* _Task to carry out_:
The expected answer is all of the entries, written out exactly.

* _Stored data entries_:
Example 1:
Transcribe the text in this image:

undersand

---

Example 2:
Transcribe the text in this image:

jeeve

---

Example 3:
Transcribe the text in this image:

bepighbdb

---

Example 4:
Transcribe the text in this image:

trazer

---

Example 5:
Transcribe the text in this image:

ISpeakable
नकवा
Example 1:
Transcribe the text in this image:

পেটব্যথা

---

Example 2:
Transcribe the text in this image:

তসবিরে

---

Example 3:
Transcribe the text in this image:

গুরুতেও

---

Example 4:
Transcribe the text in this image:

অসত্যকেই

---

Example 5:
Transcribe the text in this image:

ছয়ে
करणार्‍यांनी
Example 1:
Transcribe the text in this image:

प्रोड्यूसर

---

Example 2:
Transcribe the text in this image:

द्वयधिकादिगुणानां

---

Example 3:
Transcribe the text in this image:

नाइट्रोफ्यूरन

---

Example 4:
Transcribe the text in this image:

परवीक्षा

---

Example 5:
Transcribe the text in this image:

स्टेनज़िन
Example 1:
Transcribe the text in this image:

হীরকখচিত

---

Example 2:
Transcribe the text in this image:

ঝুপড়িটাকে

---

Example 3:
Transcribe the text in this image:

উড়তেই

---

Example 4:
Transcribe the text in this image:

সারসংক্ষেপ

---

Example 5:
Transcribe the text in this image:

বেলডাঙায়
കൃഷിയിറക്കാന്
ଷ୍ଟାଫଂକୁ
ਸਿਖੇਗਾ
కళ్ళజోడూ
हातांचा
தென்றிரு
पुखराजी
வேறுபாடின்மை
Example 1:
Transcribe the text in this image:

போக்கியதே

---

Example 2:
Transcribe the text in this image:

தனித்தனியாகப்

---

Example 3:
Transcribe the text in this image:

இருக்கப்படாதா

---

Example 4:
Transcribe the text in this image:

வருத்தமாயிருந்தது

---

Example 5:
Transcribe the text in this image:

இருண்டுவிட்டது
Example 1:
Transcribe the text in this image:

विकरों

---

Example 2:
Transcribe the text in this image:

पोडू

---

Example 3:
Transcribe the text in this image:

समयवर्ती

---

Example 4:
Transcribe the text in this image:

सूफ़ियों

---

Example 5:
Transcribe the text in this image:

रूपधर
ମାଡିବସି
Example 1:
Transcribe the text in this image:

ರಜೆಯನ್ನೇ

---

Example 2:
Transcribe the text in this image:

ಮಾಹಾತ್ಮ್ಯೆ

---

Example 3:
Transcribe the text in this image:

* _Result_:
Example 1:
Transcribe the text in this image:

undersand

---

Example 2:
Transcribe the text in this image:

jeeve

---

Example 3:
Transcribe the text in this image:

bepighbdb

---

Example 4:
Transcribe the text in this image:

trazer

---

Example 5:
Transcribe the text in this image:

ISpeakable
नकवा
Example 1:
Transcribe the text in this image:

পেটব্যথা

---

Example 2:
Transcribe the text in this image:

তসবিরে

---

Example 3:
Transcribe the text in this image:

গুরুতেও

---

Example 4:
Transcribe the text in this image:

অসত্যকেই

---

Example 5:
Transcribe the text in this image:

ছয়ে
करणार्‍यांनी
Example 1:
Transcribe the text in this image:

प्रोड्यूसर

---

Example 2:
Transcribe the text in this image:

द्वयधिकादिगुणानां

---

Example 3:
Transcribe the text in this image:

नाइट्रोफ्यूरन

---

Example 4:
Transcribe the text in this image:

परवीक्षा

---

Example 5:
Transcribe the text in this image:

स्टेनज़िन
Example 1:
Transcribe the text in this image:

হীরকখচিত

---

Example 2:
Transcribe the text in this image:

ঝুপড়িটাকে

---

Example 3:
Transcribe the text in this image:

উড়তেই

---

Example 4:
Transcribe the text in this image:

সারসংক্ষেপ

---

Example 5:
Transcribe the text in this image:

বেলডাঙায়
കൃഷിയിറക്കാന്
ଷ୍ଟାଫଂକୁ
ਸਿਖੇਗਾ
కళ్ళజోడూ
हातांचा
தென்றிரு
पुखराजी
வேறுபாடின்மை
Example 1:
Transcribe the text in this image:

போக்கியதே

---

Example 2:
Transcribe the text in this image:

தனித்தனியாகப்

---

Example 3:
Transcribe the text in this image:

இருக்கப்படாதா

---

Example 4:
Transcribe the text in this image:

வருத்தமாயிருந்தது

---

Example 5:
Transcribe the text in this image:

இருண்டுவிட்டது
Example 1:
Transcribe the text in this image:

विकरों

---

Example 2:
Transcribe the text in this image:

पोडू

---

Example 3:
Transcribe the text in this image:

समयवर्ती

---

Example 4:
Transcribe the text in this image:

सूफ़ियों

---

Example 5:
Transcribe the text in this image:

रूपधर
ମାଡିବସି
Example 1:
Transcribe the text in this image:

ರಜೆಯನ್ನೇ

---

Example 2:
Transcribe the text in this image:

ಮಾಹಾತ್ಮ್ಯೆ

---

Example 3:
Transcribe the text in this image:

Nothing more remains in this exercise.